Looking to make home improvements this spring, or working to pay off personal debts like a car loan or credit card?
By using the equity in your home, you may qualify for a sizeable line of credit at a relatively low interest rate. A home equity line of credit, or HELOC, is one option to consider if you need a way to access cash quickly.
“A HELOC can be used for many different things. Each buyers needs are very different,” said Amy Trease, residential loan officer at FNNB Bank.
“The timing piece is purely situational and very different for every borrower. Some people need it for the emergency situation that they weren’t budgeting for, and some people need them to purchase things that they have been budgeting for,” Trease added.
HELOCs are different from a Home Equity Loan. HELOC is a revolving line of credit essentially. People can borrow up on it and pay it down, and then do that all over again. The term of a HELOC can vary and so can repayment terms.
The home equity loan is more of a standard loan with a specific amortization and payment amount.
“Both are great options and both serve different needs,” said Trease. “An open discussion about what you are trying to do with the funds and hoping to accomplish with your lender is the best way to determine which is the best fit.”

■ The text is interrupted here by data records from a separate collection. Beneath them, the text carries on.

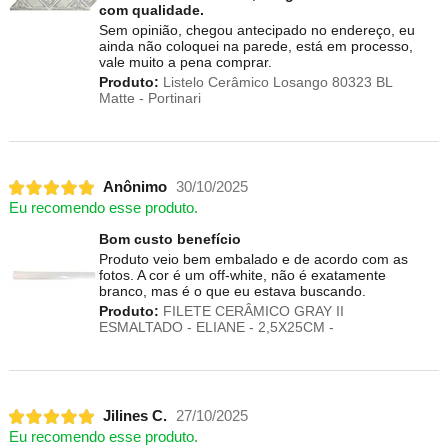
com qualidade.
Sem opinião, chegou antecipado no endereço, eu
ainda não coloquei na parede, está em processo,
vale muito a pena comprar.
Produto:
Listelo Cerâmico Losango 80323 BL
Matte - Portinari
Anônimo
30/10/2025
Eu recomendo esse produto.
Bom custo benefício
Produto veio bem embalado e de acordo com as
fotos. A cor é um off-white, não é exatamente
branco, mas é o que eu estava buscando.
Produto:
FILETE CERÂMICO GRAY II
ESMALTADO - ELIANE - 2,5X25CM -
Jilines C.
27/10/2025
Eu recomendo esse produto.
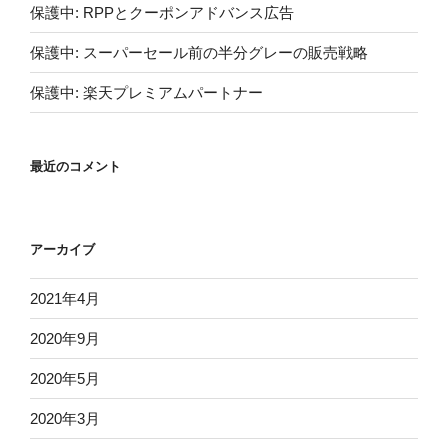
保護中: RPPとクーポンアドバンス広告
保護中: スーパーセール前の半分グレーの販売戦略
保護中: 楽天プレミアムパートナー
最近のコメント
アーカイブ
2021年4月
2020年9月
2020年5月
2020年3月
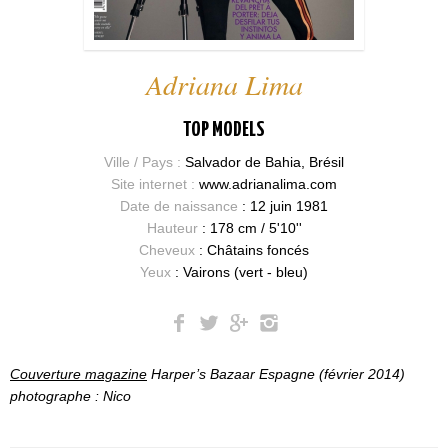
Adriana Lima
TOP MODELS
Ville / Pays :
Salvador de Bahia, Brésil
Site internet :
www.adrianalima.com
Date de naissance
: 12 juin 1981
Hauteur
: 178 cm / 5'10''
Cheveux
: Châtains foncés
Yeux
: Vairons (vert - bleu)
Couverture magazine
Harper’s Bazaar Espagne (février 2014)
photographe : Nico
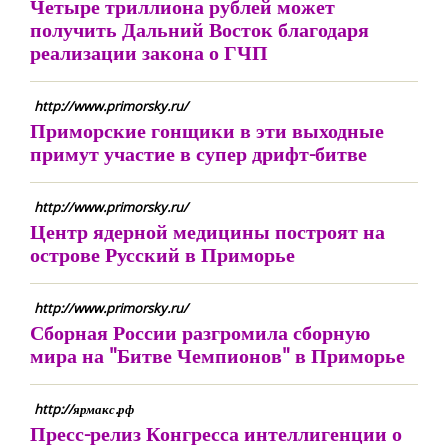
Четыре триллиона рублей может
получить Дальний Восток благодаря
реализации закона о ГЧП
http://www.primorsky.ru/
Приморские гонщики в эти выходные
примут участие в супер дрифт-битве
http://www.primorsky.ru/
Центр ядерной медицины построят на
острове Русский в Приморье
http://www.primorsky.ru/
Сборная России разгромила сборную
мира на "Битве Чемпионов" в Приморье
http://ярмакс.рф
Пресс-релиз Конгресса интеллигенции о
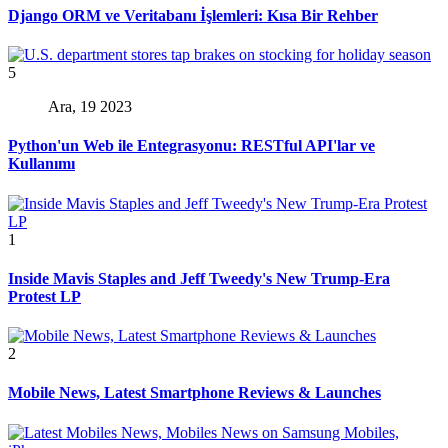
Django ORM ve Veritabanı İşlemleri: Kısa Bir Rehber
5
Ara, 19 2023
Python'un Web ile Entegrasyonu: RESTful API'lar ve
Kullanımı
1
Inside Mavis Staples and Jeff Tweedy's New Trump-Era
Protest LP
2
Mobile News, Latest Smartphone Reviews & Launches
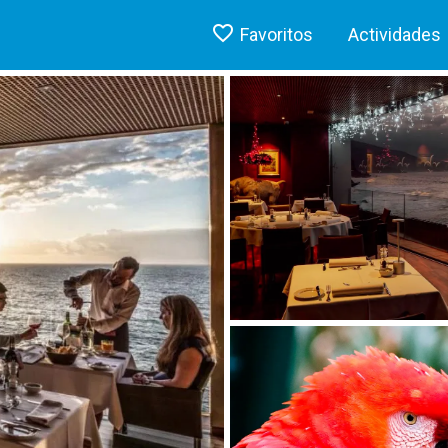
Favoritos
Actividades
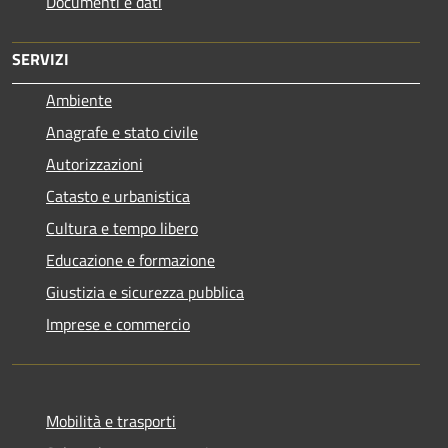
Documenti e dati
SERVIZI
Ambiente
Anagrafe e stato civile
Autorizzazioni
Catasto e urbanistica
Cultura e tempo libero
Educazione e formazione
Giustizia e sicurezza pubblica
Imprese e commercio
Mobilità e trasporti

When it comes to interest rates, variable or fixed, you should never assume you fully understand. It’s important to ask questions and understand all your options.
The amount you can borrow is determined by how much equity you have, or the current value of your home, minus the balance owed on your mortgage.
Determining your equity can be tough, and there are only a few ways to get a true market value for your home. The appraisal or valuation process is the best way to get a market value.